Thursday, April 9, 2020


In the shadow foreground is a garden box of garlic and shallots. Behind, a pot of mint, not yet sprouted. Under the sunny tree, spreading blue scylla punctuated with white crocuses.

No sun today. Up north, Harmony is grinding its teeth over a projected 12 inches of snow tonight. Down here, along the moderating coast, we might get a few wet flakes, but mostly rain and rain.

Now, in the morning darkness, a passing train blows its long and lonely horn. Paul is asleep, Tom dressing for work. It will be a quiet day.

Yesterday, as Paul and I walked along the neighborhood streets, a little girl accosted us. "Would you like to do my obstacle course?" she asked. Then, with a mostly appropriate six-foot separation (we tried hard, but children do forget), she showed us the chalk patterns she'd drawn on the sidewalk--little paths and hopscotches and laboriously scrawled instructions such as "High-five a tree."

"Of course!" we said. And so we hopped and high-fived our way down the sidewalk, much to the little girl's satisfaction.

By the way, it turns out that high-fiving a tree is extremely enjoyable. If you have an available tree, I recommend it.

Here's the first poem in William Blake's Songs of Innocence (1789) . . . a poem you might naturally turn to after an unknown child instructs you to hop down a public sidewalk and high-five a tree.
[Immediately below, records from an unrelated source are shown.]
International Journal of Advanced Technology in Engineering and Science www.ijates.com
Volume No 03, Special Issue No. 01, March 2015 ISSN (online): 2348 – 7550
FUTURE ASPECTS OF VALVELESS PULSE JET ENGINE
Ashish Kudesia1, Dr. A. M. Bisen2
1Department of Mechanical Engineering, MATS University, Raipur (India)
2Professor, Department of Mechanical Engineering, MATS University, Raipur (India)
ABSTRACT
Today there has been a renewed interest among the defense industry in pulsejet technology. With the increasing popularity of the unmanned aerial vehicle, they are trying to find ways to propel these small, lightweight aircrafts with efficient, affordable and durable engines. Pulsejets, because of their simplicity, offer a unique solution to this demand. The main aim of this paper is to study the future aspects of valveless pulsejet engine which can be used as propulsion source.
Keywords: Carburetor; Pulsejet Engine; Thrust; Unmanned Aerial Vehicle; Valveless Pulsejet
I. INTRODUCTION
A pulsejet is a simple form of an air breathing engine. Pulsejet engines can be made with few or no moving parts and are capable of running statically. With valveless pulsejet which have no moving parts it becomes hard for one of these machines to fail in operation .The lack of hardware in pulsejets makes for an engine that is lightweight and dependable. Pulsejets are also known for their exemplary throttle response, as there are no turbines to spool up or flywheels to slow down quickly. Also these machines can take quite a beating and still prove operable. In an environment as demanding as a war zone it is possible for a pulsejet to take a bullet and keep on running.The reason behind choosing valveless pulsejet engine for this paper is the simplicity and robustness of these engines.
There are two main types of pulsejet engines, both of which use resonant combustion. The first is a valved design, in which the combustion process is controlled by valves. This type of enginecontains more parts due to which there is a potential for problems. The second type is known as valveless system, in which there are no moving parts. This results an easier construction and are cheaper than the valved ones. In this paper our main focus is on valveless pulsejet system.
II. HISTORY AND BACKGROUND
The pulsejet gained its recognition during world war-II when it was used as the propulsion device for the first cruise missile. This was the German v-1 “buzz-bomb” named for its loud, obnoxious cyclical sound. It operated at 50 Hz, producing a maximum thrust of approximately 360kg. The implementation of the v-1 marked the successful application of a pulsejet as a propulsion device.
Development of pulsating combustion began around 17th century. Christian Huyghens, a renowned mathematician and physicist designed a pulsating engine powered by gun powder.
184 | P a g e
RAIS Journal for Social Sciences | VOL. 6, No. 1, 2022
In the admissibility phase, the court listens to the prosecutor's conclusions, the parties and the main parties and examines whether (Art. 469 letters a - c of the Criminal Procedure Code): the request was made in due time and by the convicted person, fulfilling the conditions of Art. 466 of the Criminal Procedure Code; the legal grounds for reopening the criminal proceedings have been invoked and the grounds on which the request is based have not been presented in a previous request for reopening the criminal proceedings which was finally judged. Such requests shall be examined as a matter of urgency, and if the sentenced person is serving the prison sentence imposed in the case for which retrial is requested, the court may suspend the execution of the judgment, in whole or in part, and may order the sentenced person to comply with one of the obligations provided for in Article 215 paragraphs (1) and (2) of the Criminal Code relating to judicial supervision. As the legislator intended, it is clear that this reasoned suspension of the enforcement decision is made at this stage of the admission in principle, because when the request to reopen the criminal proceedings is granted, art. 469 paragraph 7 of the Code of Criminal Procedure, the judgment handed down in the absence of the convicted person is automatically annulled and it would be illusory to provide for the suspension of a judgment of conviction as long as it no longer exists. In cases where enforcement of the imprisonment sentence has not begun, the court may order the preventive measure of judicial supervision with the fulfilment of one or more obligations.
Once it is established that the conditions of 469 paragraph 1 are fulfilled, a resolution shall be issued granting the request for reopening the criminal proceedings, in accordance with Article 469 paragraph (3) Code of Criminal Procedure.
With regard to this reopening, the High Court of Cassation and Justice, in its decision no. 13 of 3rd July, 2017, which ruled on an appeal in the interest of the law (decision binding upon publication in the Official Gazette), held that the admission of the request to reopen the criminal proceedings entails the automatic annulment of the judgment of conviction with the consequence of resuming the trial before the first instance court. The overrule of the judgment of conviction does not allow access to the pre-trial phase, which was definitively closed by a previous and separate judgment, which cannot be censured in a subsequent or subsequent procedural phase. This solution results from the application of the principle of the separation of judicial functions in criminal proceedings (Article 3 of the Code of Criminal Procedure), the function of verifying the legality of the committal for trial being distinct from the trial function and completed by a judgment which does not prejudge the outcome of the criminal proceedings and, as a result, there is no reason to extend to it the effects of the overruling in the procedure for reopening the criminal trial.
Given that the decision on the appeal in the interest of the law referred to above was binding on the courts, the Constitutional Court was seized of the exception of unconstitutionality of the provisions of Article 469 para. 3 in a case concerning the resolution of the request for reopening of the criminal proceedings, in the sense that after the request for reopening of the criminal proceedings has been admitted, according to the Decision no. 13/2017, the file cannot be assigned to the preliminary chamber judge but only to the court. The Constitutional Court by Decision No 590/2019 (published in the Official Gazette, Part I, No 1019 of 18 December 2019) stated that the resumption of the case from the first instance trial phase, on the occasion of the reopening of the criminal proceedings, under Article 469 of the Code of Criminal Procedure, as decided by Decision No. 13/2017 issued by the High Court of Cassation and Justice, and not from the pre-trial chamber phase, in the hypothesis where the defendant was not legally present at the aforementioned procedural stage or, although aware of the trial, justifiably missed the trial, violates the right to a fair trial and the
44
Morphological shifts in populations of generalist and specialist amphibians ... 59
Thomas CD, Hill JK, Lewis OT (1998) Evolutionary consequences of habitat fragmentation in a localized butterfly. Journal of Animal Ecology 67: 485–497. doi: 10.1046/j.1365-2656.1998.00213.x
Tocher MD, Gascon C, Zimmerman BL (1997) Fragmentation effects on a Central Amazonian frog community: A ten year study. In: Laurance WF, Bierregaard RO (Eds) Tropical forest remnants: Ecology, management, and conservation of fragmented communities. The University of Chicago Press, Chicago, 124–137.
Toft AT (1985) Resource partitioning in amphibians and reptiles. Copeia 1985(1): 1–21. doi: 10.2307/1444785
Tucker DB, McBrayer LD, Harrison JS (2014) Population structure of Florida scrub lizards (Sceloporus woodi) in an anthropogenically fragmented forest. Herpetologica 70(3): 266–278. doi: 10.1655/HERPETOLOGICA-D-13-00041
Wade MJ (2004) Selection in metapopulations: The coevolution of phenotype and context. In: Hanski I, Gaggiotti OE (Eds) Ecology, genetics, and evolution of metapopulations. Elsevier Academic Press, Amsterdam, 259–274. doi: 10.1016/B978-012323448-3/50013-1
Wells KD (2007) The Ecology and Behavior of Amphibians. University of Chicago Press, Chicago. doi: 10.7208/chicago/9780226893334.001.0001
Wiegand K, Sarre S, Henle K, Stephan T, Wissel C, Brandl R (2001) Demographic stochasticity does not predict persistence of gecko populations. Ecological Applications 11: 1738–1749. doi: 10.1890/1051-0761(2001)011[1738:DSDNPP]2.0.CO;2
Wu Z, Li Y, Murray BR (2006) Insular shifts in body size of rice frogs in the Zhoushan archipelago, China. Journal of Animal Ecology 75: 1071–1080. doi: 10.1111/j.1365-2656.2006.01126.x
It's titled, simply, "Introduction."


Piping down the valleys wild
Piping songs of pleasant glee
On a cloud I saw a child,
And he laughing said to me: 
“Pipe a song about a Lamb.”
So I piped with merry chear.
“Piper pipe that song again—”
So I piped, he wept to hear. 
“Drop thy pipe thy happy pipe,
Sing thy songs of happy chear.”
So I sung the same again
While he wept with joy to hear. 
“Piper sit thee down and write
In a book that all may read—”
So he vanish’d from my sight.
And I pluck’d a hollow reed, 
And I made a rural pen,
And I stain’d the water clear,
And I wrote my happy songs
Every child may joy to hear.
  

4 comments:

nancy said...

One of the best things to come out of this "stay at home" order has been to see so many people walking and to see kids playing outside. All of my students have a test grade assignment to go outside, take a photo, and send it to me to put up on the class's website. It is starting to make a difference. A student who hasn't skateboarded in years went out of his house for the first time in two weeks and skateboarded. A student who was going crazy inside is now hiking every day. Nature can heal, as well as infect!
(And instead of fixating on Blake's "America; A Prophecy," I can now revel in "piping down the valleys wild.") Thank you!

Ruth said...

"Nature can heal, as well as infect!" What a great line.
I have always walked most days anyway, but now I stop to take a photo of the ordinary and am reminded of the Celts who had no distinction between the scared and the secular.

Dawn Potter said...

Ruth, I think you meant to type "sacred" and "secular," but "scared" and "secular" is brilliant!

Daisy said...

Today this came up as a memory on Facebook from five years ago. "Last night as I was leaving the library a young girl came bounding down the ramp with her younger brother and her dad in tow. Halfway down the ramp she started waving at me with a big smile like we were old friends, have to admit I did not know her. She stops in front of me and says "HI!" with as big a smile in her voice as on her face. I said HI! back with, I hope, as big a smile. "Did you have a HAPPY EASTER!?" she asks still with that beaming smile. I replied I did and asked if she had? "YES I DID!" she replies and zooms by me into the library. I'm still smiling from that encounter today. It's the little things that can make a day." I remember her so clearly and five years out she made me smile all over again. Your account of your hopscotch girl gave me the same feeling of joy my young ramp runner did. Thanks for a second smile today.